▸ Task: Set down all of the entries below word for word, with the pictures left out.
○ ○ ○ ○
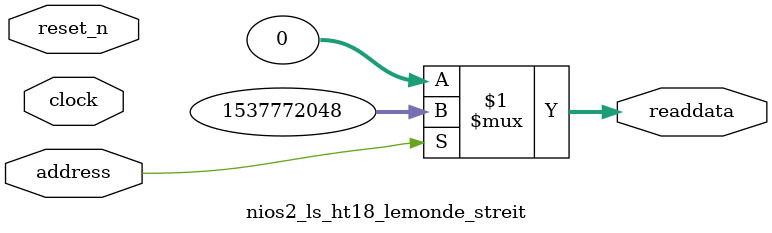
<source format=v>

`timescale 1ns / 1ps
// synthesis translate_on

// turn off superfluous verilog processor warnings 
// altera message_level Level1 
// altera message_off 10034 10035 10036 10037 10230 10240 10030 

module nios2_ls_ht18_lemonde_streit (
               // inputs:
                address,
                clock,
                reset_n,

               // outputs:
                readdata
             )
;

  output  [ 31: 0] readdata;
  input            address;
  input            clock;
  input            reset_n;

  wire    [ 31: 0] readdata;
  //control_slave, which is an e_avalon_slave
  assign readdata = address ? 1537772048 : 0;

endmodule




</source>
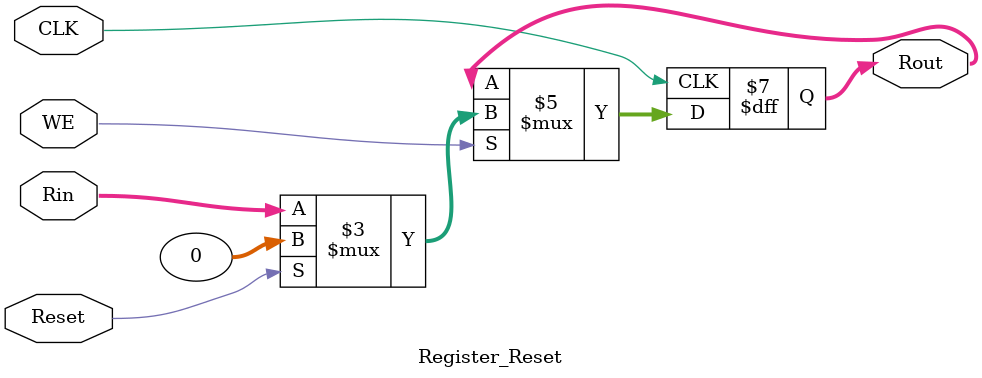
<source format=v>
`timescale 1ns / 1ps

module Register_Reset(
	 output reg [31:0] Rout,
	 input CLK, WE, Reset,
	 input [31:0] Rin
    );
	 
	 always @(posedge CLK)
	 begin
	 if (WE) begin
		if (Reset) begin
		    Rout <= 32'b00000000000000000000000000000000;
		end
		else begin
		    Rout <= Rin;
	   end
	 end
	 $monitor("PCout %d", Rout);
	 end


endmodule

</source>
○ ○ ○ ○
▸ Output for this task:
<source format=v>

`timescale 1ns / 1ps
// synthesis translate_on

// turn off superfluous verilog processor warnings 
// altera message_level Level1 
// altera message_off 10034 10035 10036 10037 10230 10240 10030 

module nios2_ls_ht18_lemonde_streit (
               // inputs:
                address,
                clock,
                reset_n,

               // outputs:
                readdata
             )
;

  output  [ 31: 0] readdata;
  input            address;
  input            clock;
  input            reset_n;

  wire    [ 31: 0] readdata;
  //control_slave, which is an e_avalon_slave
  assign readdata = address ? 1537772048 : 0;

endmodule




</source>
<source format=v>
`timescale 1ns / 1ps

module Register_Reset(
	 output reg [31:0] Rout,
	 input CLK, WE, Reset,
	 input [31:0] Rin
    );
	 
	 always @(posedge CLK)
	 begin
	 if (WE) begin
		if (Reset) begin
		    Rout <= 32'b00000000000000000000000000000000;
		end
		else begin
		    Rout <= Rin;
	   end
	 end
	 $monitor("PCout %d", Rout);
	 end


endmodule

</source>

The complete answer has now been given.